An investigation by the Association of Chief Police Officers (Acpo) rejected claims made by the human rights group Liberty, which insists that the CIA has flown a number of terror suspects through the UK and on to other countries where they may have faced torture.
The conclusion of the 18-month inquiry comes as the CIA's supposed policy of extraordinary rendition, the secret practice of transferring terror suspects between countries without public legal proceedings, comes under fresh scrutiny.
Yesterday a report published by the Council of Europe claimed there was evidence to suggest that secret CIA detention centres had been in operation within Europe and that European authorities had been complicit in their establishment.
But in the latest inquiry into the CIA's alleged use of rendition, Apco said there was nothing to substantiate claims that UK airports had been used to covertly transfer terror suspects to other countries.
"There was no evidence that UK airports were used to transport people by the CIA for torture in other countries.
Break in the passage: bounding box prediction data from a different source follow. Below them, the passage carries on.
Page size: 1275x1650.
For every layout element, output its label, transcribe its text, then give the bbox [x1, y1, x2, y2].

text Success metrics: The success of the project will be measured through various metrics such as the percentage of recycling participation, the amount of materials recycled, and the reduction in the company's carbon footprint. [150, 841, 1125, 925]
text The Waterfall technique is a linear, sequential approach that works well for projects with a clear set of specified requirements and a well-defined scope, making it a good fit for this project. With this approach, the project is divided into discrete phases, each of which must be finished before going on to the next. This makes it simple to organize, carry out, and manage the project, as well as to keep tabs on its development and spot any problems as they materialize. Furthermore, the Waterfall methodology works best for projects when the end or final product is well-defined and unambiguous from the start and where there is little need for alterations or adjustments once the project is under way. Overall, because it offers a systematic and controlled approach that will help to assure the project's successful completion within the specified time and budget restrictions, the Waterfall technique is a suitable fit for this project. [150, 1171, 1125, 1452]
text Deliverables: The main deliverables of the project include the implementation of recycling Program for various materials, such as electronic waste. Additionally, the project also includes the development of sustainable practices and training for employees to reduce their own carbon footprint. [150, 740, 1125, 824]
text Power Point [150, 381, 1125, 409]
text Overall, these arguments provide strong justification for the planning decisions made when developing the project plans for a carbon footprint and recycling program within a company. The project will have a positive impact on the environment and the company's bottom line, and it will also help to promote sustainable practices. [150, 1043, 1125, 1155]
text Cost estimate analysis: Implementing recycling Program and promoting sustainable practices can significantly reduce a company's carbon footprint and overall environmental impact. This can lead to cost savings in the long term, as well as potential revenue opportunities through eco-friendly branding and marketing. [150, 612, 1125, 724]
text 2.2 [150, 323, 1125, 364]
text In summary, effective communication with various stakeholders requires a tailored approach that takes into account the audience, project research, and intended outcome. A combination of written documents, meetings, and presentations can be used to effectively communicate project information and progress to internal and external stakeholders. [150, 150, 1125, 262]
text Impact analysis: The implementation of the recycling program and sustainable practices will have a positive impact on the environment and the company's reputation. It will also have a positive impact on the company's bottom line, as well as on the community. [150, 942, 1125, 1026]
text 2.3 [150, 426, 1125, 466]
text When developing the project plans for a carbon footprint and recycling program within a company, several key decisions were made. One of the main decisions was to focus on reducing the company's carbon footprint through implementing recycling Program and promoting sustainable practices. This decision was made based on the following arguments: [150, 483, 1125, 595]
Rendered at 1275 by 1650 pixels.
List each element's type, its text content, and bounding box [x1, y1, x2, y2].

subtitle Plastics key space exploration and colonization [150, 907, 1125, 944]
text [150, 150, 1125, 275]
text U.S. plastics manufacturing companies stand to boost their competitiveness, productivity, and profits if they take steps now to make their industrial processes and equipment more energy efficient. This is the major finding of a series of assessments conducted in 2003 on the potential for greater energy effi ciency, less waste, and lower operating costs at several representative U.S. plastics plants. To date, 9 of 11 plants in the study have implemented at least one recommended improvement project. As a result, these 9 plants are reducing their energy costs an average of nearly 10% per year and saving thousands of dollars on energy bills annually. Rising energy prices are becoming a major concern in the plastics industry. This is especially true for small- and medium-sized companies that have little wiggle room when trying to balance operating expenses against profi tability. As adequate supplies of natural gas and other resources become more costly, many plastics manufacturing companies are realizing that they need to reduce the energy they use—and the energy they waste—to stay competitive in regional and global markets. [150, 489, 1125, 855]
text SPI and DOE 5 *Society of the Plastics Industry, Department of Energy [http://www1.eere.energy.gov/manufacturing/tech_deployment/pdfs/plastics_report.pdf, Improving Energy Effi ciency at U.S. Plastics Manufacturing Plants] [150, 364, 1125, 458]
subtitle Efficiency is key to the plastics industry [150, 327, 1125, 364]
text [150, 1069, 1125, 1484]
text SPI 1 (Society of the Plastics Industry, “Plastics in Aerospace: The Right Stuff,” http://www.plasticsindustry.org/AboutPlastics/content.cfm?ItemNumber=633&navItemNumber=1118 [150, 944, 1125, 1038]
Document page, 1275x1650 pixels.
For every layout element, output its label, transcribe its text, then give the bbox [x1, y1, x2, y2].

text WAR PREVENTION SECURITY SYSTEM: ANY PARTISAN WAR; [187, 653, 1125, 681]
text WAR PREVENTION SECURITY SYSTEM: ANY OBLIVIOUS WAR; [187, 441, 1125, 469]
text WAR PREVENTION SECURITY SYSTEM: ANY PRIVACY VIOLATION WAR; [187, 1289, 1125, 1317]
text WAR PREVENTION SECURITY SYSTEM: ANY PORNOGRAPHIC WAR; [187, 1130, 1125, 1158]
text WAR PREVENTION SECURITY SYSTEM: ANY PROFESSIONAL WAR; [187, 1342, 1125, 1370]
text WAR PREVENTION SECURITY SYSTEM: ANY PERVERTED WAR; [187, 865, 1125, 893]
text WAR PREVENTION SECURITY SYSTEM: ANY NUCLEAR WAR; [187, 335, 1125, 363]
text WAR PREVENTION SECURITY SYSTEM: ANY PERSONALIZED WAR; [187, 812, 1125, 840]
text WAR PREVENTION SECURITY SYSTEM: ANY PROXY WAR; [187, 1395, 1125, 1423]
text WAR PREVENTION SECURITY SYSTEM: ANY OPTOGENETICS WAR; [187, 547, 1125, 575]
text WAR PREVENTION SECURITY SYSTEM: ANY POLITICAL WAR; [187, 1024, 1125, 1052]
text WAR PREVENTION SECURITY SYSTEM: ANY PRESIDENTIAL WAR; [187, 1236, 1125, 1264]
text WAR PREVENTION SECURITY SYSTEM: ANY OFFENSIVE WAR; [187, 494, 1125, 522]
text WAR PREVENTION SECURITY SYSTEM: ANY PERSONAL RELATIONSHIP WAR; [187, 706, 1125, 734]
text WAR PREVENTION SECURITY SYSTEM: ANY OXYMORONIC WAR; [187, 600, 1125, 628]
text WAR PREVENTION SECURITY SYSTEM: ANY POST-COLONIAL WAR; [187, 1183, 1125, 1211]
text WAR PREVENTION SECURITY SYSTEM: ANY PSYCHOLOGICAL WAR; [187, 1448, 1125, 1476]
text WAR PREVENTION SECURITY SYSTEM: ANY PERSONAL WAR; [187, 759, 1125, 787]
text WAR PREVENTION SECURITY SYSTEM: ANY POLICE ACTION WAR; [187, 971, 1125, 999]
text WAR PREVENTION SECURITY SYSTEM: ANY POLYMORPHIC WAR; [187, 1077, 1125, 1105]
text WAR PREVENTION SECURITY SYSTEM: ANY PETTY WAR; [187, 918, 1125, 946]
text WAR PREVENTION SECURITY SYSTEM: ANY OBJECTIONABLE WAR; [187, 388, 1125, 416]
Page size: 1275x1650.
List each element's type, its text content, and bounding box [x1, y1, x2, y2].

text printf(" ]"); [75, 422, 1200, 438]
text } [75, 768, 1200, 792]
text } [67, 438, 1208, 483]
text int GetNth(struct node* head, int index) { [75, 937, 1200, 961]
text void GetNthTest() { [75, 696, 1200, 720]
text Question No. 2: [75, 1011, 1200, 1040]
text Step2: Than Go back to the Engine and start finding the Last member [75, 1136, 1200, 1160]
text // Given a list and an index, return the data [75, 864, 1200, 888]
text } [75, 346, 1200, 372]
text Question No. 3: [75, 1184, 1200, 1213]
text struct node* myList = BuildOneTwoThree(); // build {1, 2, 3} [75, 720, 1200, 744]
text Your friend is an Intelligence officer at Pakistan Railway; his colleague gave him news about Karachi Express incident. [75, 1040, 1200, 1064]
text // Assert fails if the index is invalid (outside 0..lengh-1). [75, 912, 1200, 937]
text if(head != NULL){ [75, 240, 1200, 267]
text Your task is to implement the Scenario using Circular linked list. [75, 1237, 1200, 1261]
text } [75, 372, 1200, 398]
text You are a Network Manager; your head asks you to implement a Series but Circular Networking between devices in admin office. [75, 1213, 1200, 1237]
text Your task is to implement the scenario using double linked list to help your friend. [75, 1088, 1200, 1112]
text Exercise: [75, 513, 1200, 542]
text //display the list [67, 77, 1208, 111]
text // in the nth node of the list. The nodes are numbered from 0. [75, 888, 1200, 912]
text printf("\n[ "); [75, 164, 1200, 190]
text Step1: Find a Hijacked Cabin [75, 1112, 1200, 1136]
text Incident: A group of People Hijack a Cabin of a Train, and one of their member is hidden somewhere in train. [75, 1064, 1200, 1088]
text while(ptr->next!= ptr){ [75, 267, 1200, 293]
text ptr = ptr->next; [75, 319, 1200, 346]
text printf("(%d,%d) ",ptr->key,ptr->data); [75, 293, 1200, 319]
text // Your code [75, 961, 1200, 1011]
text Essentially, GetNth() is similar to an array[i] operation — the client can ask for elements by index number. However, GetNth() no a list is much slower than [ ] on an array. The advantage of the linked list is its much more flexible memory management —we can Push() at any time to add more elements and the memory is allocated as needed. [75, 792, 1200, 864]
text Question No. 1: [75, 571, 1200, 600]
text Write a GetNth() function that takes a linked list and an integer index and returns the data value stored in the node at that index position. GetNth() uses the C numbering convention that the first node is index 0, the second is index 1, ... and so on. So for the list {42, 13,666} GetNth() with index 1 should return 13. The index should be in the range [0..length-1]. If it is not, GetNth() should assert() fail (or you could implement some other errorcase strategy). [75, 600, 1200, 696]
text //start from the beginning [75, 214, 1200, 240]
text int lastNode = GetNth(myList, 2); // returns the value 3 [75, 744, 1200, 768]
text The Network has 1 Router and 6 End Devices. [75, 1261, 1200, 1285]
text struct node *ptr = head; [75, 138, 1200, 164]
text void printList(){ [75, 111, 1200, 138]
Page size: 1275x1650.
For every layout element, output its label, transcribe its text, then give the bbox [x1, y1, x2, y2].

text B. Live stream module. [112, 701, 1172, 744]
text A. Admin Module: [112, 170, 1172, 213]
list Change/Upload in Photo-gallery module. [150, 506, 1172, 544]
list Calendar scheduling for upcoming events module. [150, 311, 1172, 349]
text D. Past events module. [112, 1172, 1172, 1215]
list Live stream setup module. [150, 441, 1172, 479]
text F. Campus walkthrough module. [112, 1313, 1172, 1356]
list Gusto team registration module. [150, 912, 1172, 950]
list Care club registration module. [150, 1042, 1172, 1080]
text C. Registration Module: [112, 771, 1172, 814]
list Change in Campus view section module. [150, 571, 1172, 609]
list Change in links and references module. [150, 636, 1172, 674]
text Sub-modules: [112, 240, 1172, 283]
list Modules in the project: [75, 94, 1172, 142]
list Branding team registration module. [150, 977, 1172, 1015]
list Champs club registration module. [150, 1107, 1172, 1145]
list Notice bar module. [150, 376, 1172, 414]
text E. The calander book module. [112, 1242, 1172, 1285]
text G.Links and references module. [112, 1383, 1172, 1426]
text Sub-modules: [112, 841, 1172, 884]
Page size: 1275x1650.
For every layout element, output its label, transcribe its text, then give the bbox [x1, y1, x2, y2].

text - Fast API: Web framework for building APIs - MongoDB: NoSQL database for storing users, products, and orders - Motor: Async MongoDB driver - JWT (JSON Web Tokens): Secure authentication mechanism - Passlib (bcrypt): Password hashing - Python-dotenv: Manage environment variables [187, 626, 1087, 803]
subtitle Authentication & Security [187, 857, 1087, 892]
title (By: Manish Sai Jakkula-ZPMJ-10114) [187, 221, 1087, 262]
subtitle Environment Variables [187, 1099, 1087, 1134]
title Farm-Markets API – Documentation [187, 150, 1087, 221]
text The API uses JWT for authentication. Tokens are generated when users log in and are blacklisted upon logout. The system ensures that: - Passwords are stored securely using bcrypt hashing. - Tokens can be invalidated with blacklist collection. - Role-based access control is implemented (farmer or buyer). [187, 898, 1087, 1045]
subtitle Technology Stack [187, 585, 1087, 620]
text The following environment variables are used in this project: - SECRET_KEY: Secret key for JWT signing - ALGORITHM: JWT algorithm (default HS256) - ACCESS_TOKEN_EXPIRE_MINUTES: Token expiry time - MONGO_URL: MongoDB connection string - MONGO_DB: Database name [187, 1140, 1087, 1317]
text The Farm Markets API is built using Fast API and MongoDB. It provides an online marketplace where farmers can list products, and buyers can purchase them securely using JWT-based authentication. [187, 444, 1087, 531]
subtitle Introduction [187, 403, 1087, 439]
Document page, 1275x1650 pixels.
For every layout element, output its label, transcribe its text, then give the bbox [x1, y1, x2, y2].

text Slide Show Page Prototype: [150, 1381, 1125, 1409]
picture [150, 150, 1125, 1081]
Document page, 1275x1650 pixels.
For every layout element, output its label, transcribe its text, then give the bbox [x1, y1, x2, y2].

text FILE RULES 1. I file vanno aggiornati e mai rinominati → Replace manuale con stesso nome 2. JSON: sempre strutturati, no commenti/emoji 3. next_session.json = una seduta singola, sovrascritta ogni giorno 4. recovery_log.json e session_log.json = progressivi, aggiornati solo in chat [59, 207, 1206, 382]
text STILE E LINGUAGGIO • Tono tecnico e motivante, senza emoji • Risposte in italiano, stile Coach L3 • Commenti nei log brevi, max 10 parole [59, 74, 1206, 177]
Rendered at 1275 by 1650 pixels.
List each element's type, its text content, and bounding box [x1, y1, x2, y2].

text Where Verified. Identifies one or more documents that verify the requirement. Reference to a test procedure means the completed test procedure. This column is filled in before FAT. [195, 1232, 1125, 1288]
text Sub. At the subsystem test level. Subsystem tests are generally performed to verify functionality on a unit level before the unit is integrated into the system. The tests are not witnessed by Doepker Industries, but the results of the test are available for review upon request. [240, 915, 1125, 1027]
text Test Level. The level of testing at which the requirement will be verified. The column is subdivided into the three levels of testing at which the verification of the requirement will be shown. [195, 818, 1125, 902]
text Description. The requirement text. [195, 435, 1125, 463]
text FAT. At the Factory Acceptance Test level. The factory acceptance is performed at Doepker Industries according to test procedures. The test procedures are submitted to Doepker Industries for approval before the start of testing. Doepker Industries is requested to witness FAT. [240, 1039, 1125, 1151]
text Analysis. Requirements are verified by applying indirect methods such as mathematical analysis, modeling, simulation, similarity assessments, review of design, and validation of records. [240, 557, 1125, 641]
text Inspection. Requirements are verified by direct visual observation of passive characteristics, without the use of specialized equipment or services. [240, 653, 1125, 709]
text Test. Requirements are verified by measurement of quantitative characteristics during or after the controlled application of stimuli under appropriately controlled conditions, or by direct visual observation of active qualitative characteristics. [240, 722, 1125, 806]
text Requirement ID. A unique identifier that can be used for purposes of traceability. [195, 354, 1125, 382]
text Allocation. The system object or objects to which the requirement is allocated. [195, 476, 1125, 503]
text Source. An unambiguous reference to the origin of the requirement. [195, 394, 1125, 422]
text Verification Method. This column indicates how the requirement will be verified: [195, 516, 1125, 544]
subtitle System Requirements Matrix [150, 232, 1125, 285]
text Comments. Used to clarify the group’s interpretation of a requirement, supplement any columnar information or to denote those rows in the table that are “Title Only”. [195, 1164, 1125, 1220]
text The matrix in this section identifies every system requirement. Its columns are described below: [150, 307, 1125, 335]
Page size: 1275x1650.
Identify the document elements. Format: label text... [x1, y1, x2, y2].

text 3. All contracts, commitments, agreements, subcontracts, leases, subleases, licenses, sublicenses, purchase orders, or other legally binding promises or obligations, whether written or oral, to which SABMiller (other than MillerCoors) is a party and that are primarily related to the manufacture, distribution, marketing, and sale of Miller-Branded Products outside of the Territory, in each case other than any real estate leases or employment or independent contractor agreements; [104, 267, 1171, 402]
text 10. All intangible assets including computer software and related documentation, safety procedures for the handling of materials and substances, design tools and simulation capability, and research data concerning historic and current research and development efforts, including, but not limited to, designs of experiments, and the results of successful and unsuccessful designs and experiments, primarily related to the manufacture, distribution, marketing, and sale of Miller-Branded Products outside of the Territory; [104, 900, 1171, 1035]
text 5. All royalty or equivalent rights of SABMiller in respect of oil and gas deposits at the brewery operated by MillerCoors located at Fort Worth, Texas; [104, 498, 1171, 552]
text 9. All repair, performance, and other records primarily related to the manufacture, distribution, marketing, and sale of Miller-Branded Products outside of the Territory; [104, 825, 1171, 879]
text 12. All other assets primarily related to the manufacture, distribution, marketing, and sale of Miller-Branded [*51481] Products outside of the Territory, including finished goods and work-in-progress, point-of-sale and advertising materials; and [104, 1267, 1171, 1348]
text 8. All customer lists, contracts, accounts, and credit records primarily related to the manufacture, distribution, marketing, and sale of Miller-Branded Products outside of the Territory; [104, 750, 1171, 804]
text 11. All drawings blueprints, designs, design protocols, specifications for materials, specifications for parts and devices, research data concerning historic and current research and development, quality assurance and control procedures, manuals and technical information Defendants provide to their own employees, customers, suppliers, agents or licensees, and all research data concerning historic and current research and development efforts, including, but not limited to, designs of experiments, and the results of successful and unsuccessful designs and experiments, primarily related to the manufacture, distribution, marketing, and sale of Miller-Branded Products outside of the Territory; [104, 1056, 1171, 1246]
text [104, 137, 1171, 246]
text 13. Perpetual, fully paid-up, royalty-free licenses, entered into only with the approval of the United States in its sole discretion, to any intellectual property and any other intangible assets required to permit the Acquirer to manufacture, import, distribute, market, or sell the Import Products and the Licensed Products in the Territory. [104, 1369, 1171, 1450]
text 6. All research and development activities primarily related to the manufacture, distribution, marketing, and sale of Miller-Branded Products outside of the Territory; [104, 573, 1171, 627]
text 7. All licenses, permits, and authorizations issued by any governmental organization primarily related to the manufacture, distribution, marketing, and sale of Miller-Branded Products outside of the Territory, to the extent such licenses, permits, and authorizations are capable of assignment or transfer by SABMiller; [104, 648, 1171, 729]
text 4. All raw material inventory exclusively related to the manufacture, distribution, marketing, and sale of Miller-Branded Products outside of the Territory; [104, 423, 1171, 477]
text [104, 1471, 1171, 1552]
There was nothing to substantiate the claims in the evidence supplied by Liberty," Apco said in a statement.
Liberty, which had claimed that CIA flights carrying terror detainees had flown into Britain more than 210 times since 2001, last night questioned Apco's findings.
The director of the human rights organisation, Shami Chakrabarti, accused the association of police chiefs of "spin" and insisted that Liberty's claims had been based on "credible investigations".
Meanwhile the CIA has accused the Council of Europe of making distorted allegations after the European human rights organisation reported that secret CIA prisons existed in Poland and Romania between 2002 and 2005 and had been established "with the co-operation of official European partners belonging to government services".
The council's probe, led by Swiss politician Dick Marty, said the American intelligence service was able to hold "high-value detainees" in Europe due to a secret agreement made between the US and its allies under Nato confidentiality rules.
A CIA spokesman told the BBC the intelligence agency's operations had been "lawful, effective, closely reviewed and of benefit to many people - including Europeans - by disrupting plots and saving lives".